=== Passage to read ===
::::::::::

EP-4549268-B1 - METHOD FOR CONTROLLING THE WHEEL SLIP OF A MOTOR VEHICLE, CONTROL DEVICE AND MOTOR VEHICLE

Inventors

• LAPIS, Leonard

Dates

Publication Date

20260513

Application Date

20241025

Claims (7)

1. Method for controlling the wheel slip of a motor vehicle having at least two wheels (10), an electromechanical braking system (11), an electric drive system (12) and a steer-by-wire steering system (13), wherein the method comprises the following steps: - converting a target trajectory (14) of the motor vehicle into a target movement of the motor vehicle; - determining wheel-specific target longitudinal and target transverse slip values (15) for the wheels (10) based on the target movement using a vehicle and tyre model (16), wherein the vehicle and tyre model (16) maps the ratio of longitudinal and transverse slip values of the wheels (10) to the maximum transmissible longitudinal and transverse forces of the wheels (10); and - adjusting actual longitudinal and actual transverse slip values of the wheels (10) to the respective target longitudinal and target transverse slip values (15) by the electromechanical brake system (11) and the electric drive system (12) as a function of a steering angle of the steer-by-wire steering system (13).
2. Method according to Claim 1, characterized in that the target longitudinal and target transverse slip values (15) are determined on the basis of the actual longitudinal and actual transverse slip values.
3. Method according to Claim 1 or Claim 2, characterized in that the ratio is mapped as a function of, in particular predicted, static and/or dynamic wheel loads of the wheels (10).
4. Method according to one of the preceding claims, characterized in that the ratio is mapped as a function of a coefficient of friction, in particular an estimated coefficient of friction, between the wheels (10) and the roadway.

::::::::::

=== Material ===
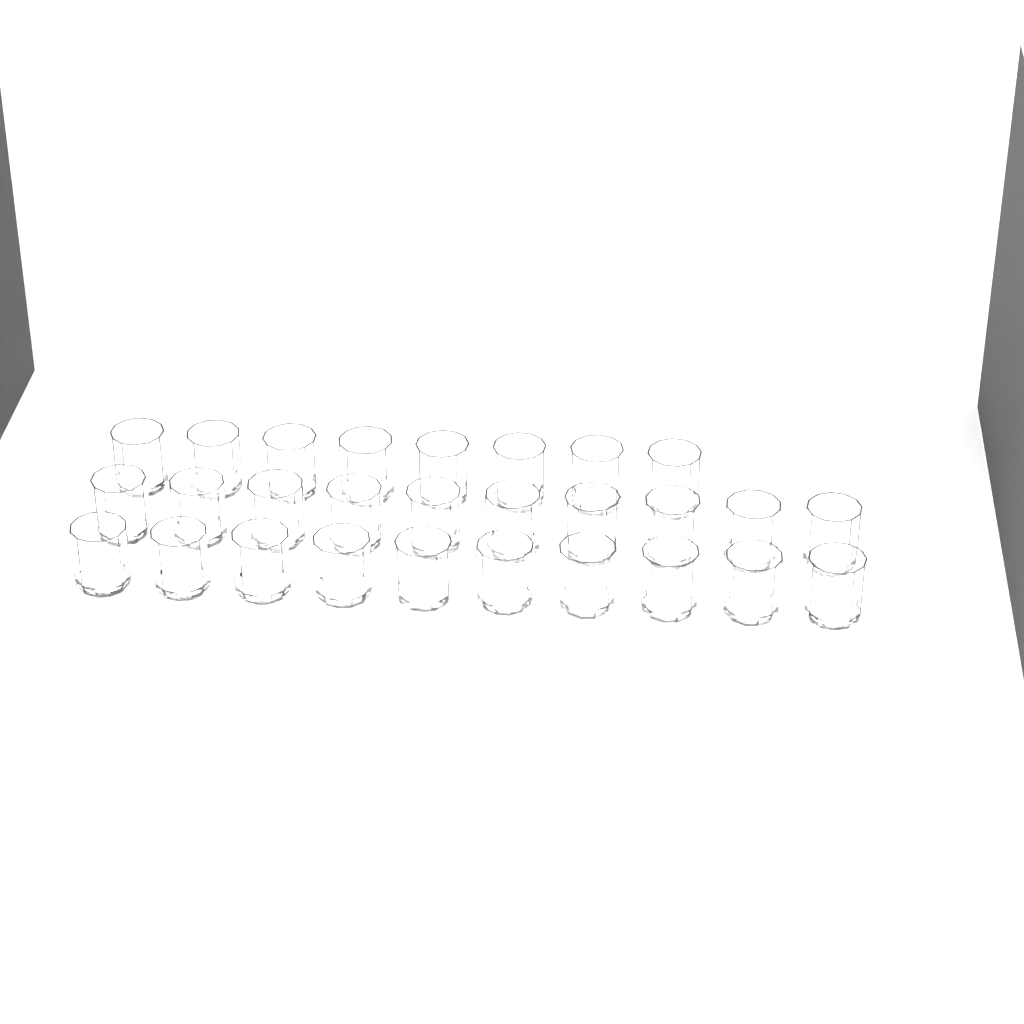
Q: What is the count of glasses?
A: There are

::::::::::

=== Exercise ===
Carry on the wheel slip patent claims above from the end of claim 4, writing the remaining claims through claim 7.

=== The answer ===
5. Method according to one of the preceding claims, characterized in that the target trajectory (14) is provided by a human-machine interface and/or a computer-implemented method.
6. Control device for controlling the wheel slip of a motor vehicle having at least two wheels (10), an electromechanical braking system (11), an electric drive system (12) and a steer-by-wire steering system (13), wherein the control device is adapted to perform the following steps: - converting a target trajectory (14) of the motor vehicle into a target movement of the motor vehicle; - determining wheel-specific target longitudinal and target transverse slip values (15) for the wheels (10) based on the target movement using a vehicle and tyre model (16), wherein the vehicle and tyre model (16) maps the ratio of longitudinal and transverse slip values of the wheels (10) to the maximum transmissible longitudinal and transverse forces of the wheels (10); and - adjusting actual longitudinal and actual transverse slip values of the wheels (10) to the respective target longitudinal and target transverse slip values (15) by the electromechanical brake system (11) and the electric drive system (12) as a function of a steering angle of the steer-by-wire steering system (13).
7. Motor vehicle with a control unit (19) according to Claim 6.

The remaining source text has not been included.